(RAW DATA)
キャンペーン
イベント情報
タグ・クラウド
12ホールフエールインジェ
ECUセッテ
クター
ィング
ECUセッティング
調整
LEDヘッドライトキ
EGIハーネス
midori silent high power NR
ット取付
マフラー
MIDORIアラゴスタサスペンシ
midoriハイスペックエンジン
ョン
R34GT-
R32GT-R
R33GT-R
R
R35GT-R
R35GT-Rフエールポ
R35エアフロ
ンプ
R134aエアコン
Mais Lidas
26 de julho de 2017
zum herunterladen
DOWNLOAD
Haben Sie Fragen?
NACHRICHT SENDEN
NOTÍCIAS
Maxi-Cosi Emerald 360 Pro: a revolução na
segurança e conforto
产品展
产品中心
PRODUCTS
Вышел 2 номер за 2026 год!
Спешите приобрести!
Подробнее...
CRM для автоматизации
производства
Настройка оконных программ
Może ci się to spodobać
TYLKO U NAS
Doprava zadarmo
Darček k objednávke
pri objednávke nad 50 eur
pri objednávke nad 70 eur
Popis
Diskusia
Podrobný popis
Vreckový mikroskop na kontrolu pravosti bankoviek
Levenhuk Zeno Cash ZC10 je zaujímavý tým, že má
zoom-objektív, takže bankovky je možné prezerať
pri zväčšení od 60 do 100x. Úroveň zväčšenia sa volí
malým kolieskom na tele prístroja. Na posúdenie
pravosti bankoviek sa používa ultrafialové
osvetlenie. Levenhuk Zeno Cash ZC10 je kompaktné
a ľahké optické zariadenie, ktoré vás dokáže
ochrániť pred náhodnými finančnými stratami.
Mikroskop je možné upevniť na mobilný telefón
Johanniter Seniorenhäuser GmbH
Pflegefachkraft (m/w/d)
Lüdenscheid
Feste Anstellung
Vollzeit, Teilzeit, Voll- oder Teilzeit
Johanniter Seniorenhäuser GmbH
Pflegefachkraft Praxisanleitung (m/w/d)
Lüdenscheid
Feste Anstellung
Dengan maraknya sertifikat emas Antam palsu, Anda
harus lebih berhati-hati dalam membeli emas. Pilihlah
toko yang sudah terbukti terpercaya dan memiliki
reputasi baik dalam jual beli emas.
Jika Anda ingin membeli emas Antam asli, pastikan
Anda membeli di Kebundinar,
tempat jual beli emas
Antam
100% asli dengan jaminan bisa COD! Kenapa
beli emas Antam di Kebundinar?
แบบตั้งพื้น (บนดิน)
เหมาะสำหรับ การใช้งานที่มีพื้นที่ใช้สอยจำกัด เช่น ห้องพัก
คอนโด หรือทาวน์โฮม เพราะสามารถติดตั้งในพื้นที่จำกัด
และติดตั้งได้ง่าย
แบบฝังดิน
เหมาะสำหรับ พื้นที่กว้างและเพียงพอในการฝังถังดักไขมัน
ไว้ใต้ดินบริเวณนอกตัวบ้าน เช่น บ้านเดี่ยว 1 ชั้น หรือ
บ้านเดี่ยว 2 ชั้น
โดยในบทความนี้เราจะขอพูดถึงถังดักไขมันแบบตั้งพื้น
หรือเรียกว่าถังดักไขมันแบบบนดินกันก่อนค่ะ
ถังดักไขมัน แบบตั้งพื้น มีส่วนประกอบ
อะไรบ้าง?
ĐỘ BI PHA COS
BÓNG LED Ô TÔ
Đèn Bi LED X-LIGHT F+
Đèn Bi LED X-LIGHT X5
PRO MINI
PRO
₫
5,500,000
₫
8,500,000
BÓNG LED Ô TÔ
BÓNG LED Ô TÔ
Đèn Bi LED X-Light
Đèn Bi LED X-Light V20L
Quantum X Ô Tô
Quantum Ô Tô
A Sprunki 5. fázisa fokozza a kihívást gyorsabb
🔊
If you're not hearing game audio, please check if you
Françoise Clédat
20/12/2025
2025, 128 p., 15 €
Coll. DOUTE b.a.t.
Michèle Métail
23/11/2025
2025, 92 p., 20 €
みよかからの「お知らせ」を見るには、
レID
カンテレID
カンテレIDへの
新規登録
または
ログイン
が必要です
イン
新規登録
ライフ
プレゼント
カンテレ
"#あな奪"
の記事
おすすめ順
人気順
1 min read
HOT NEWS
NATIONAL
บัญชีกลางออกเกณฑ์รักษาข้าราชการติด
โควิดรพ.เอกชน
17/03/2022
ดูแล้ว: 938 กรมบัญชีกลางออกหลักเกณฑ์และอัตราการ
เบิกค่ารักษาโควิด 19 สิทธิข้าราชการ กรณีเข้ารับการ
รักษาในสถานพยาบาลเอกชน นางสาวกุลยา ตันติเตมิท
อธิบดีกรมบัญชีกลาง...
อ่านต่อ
(End RAW DATA)
WORK REQUIRED → Please print the data above exactly as it appears.

EXPECTED ANSWER →
キャンペーン
イベント情報
タグ・クラウド
12ホールフエールインジェ
ECUセッテ
クター
ィング
ECUセッティング
調整
LEDヘッドライトキ
EGIハーネス
midori silent high power NR
ット取付
マフラー
MIDORIアラゴスタサスペンシ
midoriハイスペックエンジン
ョン
R34GT-
R32GT-R
R33GT-R
R
R35GT-R
R35GT-Rフエールポ
R35エアフロ
ンプ
R134aエアコン
Mais Lidas
26 de julho de 2017
zum herunterladen
DOWNLOAD
Haben Sie Fragen?
NACHRICHT SENDEN
NOTÍCIAS
Maxi-Cosi Emerald 360 Pro: a revolução na
segurança e conforto
产品展
产品中心
PRODUCTS
Вышел 2 номер за 2026 год!
Спешите приобрести!
Подробнее...
CRM для автоматизации
производства
Настройка оконных программ
Może ci się to spodobać
TYLKO U NAS
Doprava zadarmo
Darček k objednávke
pri objednávke nad 50 eur
pri objednávke nad 70 eur
Popis
Diskusia
Podrobný popis
Vreckový mikroskop na kontrolu pravosti bankoviek
Levenhuk Zeno Cash ZC10 je zaujímavý tým, že má
zoom-objektív, takže bankovky je možné prezerať
pri zväčšení od 60 do 100x. Úroveň zväčšenia sa volí
malým kolieskom na tele prístroja. Na posúdenie
pravosti bankoviek sa používa ultrafialové
osvetlenie. Levenhuk Zeno Cash ZC10 je kompaktné
a ľahké optické zariadenie, ktoré vás dokáže
ochrániť pred náhodnými finančnými stratami.
Mikroskop je možné upevniť na mobilný telefón
Johanniter Seniorenhäuser GmbH
Pflegefachkraft (m/w/d)
Lüdenscheid
Feste Anstellung
Vollzeit, Teilzeit, Voll- oder Teilzeit
Johanniter Seniorenhäuser GmbH
Pflegefachkraft Praxisanleitung (m/w/d)
Lüdenscheid
Feste Anstellung
Dengan maraknya sertifikat emas Antam palsu, Anda
harus lebih berhati-hati dalam membeli emas. Pilihlah
toko yang sudah terbukti terpercaya dan memiliki
reputasi baik dalam jual beli emas.
Jika Anda ingin membeli emas Antam asli, pastikan
Anda membeli di Kebundinar,
tempat jual beli emas
Antam
100% asli dengan jaminan bisa COD! Kenapa
beli emas Antam di Kebundinar?
แบบตั้งพื้น (บนดิน)
เหมาะสำหรับ การใช้งานที่มีพื้นที่ใช้สอยจำกัด เช่น ห้องพัก
คอนโด หรือทาวน์โฮม เพราะสามารถติดตั้งในพื้นที่จำกัด
และติดตั้งได้ง่าย
แบบฝังดิน
เหมาะสำหรับ พื้นที่กว้างและเพียงพอในการฝังถังดักไขมัน
ไว้ใต้ดินบริเวณนอกตัวบ้าน เช่น บ้านเดี่ยว 1 ชั้น หรือ
บ้านเดี่ยว 2 ชั้น
โดยในบทความนี้เราจะขอพูดถึงถังดักไขมันแบบตั้งพื้น
หรือเรียกว่าถังดักไขมันแบบบนดินกันก่อนค่ะ
ถังดักไขมัน แบบตั้งพื้น มีส่วนประกอบ
อะไรบ้าง?
ĐỘ BI PHA COS
BÓNG LED Ô TÔ
Đèn Bi LED X-LIGHT F+
Đèn Bi LED X-LIGHT X5
PRO MINI
PRO
₫
5,500,000
₫
8,500,000
BÓNG LED Ô TÔ
BÓNG LED Ô TÔ
Đèn Bi LED X-Light
Đèn Bi LED X-Light V20L
Quantum X Ô Tô
Quantum Ô Tô
A Sprunki 5. fázisa fokozza a kihívást gyorsabb
🔊
If you're not hearing game audio, please check if you
Françoise Clédat
20/12/2025
2025, 128 p., 15 €
Coll. DOUTE b.a.t.
Michèle Métail
23/11/2025
2025, 92 p., 20 €
みよかからの「お知らせ」を見るには、
レID
カンテレID
カンテレIDへの
新規登録
または
ログイン
が必要です
イン
新規登録
ライフ
プレゼント
カンテレ
"#あな奪"
の記事
おすすめ順
人気順
1 min read
HOT NEWS
NATIONAL
บัญชีกลางออกเกณฑ์รักษาข้าราชการติด
โควิดรพ.เอกชน
17/03/2022
ดูแล้ว: 938 กรมบัญชีกลางออกหลักเกณฑ์และอัตราการ
เบิกค่ารักษาโควิด 19 สิทธิข้าราชการ กรณีเข้ารับการ
รักษาในสถานพยาบาลเอกชน นางสาวกุลยา ตันติเตมิท
อธิบดีกรมบัญชีกลาง...
อ่านต่อ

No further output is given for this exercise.